● Instruction: Copy verbatim the block of lines in the entries below whose first line contains "such as Bootstrap" and whose last line contains "best practices for". Leave out all other lines.
● ● ● ● ● ● ●
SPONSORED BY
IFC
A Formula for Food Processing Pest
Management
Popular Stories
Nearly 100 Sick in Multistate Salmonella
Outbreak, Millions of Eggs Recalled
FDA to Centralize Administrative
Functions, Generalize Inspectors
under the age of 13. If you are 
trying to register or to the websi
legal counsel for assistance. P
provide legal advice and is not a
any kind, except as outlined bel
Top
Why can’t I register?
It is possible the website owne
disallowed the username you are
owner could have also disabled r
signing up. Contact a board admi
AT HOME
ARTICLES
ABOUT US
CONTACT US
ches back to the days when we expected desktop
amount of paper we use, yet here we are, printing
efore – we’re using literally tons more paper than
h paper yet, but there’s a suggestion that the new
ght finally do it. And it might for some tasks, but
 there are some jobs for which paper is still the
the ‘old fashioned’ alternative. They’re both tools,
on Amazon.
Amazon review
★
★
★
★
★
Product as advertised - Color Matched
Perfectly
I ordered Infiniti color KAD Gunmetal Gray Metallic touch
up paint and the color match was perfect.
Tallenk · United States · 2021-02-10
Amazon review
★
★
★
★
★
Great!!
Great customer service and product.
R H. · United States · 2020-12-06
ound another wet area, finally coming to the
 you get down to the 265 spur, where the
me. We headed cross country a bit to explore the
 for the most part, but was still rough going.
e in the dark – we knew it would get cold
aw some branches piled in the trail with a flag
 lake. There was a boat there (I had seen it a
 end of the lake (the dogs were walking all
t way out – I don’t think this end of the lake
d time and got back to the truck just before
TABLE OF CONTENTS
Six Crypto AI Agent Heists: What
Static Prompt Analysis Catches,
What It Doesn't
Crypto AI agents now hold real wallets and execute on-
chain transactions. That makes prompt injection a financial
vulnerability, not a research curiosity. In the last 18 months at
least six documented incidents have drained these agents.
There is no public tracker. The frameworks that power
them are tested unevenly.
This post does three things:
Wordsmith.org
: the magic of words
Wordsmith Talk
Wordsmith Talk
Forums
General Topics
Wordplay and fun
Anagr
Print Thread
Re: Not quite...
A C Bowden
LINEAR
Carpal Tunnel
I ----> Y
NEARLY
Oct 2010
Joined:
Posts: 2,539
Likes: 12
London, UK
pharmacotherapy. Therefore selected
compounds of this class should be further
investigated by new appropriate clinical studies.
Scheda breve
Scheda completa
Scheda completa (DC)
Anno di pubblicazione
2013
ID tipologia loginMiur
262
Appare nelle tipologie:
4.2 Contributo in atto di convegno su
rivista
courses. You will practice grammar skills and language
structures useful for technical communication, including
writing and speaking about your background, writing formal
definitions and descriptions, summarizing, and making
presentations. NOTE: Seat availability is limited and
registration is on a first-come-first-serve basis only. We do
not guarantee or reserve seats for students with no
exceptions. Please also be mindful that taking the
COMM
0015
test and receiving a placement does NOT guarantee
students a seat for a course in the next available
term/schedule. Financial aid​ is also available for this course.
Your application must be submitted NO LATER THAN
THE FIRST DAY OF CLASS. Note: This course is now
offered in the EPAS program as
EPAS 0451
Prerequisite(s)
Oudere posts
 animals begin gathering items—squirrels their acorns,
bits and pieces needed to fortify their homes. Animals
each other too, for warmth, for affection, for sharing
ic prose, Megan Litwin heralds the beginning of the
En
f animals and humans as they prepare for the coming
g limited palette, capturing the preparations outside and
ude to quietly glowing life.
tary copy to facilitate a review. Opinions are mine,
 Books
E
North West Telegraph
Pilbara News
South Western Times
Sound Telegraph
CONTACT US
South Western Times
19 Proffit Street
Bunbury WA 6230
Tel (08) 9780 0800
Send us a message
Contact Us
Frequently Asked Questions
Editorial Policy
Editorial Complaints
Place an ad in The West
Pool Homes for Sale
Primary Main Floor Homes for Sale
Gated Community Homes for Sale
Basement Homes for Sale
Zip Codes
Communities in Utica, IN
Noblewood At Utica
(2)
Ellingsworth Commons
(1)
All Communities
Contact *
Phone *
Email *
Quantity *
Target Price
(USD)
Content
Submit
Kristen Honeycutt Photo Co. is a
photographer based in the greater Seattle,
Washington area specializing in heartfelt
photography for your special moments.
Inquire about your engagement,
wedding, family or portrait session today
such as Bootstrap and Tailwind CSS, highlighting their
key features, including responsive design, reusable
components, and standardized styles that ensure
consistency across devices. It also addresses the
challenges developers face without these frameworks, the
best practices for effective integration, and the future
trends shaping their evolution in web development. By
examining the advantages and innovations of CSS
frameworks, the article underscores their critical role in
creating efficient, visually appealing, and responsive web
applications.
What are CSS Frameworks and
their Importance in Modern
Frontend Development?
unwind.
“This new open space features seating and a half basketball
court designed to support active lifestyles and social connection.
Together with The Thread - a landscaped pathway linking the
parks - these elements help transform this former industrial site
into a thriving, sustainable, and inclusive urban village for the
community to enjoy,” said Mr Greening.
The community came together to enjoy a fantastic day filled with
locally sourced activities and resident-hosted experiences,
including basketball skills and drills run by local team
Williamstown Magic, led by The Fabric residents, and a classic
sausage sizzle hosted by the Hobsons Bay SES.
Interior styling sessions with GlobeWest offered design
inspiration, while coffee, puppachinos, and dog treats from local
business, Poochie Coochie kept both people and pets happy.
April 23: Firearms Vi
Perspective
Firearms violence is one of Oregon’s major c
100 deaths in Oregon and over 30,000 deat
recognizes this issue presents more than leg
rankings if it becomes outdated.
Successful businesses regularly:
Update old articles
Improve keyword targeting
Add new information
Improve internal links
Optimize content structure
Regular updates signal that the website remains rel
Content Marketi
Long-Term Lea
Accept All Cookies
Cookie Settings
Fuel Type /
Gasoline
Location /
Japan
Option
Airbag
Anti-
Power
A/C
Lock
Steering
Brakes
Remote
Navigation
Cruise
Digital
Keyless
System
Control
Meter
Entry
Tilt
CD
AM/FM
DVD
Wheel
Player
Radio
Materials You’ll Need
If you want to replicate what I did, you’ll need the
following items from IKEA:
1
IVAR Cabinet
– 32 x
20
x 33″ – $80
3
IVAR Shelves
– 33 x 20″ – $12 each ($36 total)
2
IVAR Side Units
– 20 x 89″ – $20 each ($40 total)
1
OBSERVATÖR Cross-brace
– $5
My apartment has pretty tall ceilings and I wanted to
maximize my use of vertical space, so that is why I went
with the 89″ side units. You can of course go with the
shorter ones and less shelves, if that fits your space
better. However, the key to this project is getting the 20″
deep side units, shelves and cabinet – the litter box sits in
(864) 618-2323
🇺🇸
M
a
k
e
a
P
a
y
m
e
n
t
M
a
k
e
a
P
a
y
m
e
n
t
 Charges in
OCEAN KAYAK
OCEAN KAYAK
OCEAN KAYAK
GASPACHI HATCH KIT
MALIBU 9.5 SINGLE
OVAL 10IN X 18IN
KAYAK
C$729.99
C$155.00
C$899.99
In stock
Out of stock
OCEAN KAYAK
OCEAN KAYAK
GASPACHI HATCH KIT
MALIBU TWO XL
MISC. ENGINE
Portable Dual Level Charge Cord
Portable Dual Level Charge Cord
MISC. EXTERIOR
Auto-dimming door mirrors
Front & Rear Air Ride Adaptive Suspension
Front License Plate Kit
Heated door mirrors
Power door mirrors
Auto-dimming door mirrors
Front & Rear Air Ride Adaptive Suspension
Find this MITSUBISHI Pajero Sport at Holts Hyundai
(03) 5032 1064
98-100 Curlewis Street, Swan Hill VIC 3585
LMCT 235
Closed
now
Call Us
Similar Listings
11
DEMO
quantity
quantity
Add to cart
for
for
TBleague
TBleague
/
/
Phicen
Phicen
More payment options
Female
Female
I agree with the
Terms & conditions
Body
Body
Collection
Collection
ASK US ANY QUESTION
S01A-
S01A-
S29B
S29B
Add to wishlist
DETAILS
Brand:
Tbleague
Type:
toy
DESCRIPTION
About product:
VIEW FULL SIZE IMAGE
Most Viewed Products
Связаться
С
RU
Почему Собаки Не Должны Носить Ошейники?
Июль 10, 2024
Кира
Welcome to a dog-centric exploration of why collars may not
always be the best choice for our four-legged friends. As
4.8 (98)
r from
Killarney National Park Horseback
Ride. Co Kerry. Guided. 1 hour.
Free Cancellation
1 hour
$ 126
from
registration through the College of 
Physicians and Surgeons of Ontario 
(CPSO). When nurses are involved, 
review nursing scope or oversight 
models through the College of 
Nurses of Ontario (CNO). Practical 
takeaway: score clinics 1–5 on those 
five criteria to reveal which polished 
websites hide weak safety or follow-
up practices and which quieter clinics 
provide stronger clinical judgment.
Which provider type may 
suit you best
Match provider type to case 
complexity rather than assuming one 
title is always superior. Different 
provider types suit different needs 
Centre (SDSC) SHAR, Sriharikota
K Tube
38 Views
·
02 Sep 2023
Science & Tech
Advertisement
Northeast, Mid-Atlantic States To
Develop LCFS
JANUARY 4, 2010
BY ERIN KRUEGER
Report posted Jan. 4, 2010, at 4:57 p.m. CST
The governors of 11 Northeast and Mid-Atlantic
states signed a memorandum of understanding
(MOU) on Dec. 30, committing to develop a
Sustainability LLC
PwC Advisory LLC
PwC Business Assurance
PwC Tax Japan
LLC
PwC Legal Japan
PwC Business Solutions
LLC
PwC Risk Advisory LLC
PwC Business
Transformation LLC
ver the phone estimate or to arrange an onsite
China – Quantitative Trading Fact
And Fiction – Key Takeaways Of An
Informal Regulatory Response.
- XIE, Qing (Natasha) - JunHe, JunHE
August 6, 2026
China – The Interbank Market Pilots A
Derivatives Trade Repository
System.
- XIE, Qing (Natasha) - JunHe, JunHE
● ● ● ● ● ● ●
● Response to this task:
such as Bootstrap and Tailwind CSS, highlighting their
key features, including responsive design, reusable
components, and standardized styles that ensure
consistency across devices. It also addresses the
challenges developers face without these frameworks, the
best practices for effective integration, and the future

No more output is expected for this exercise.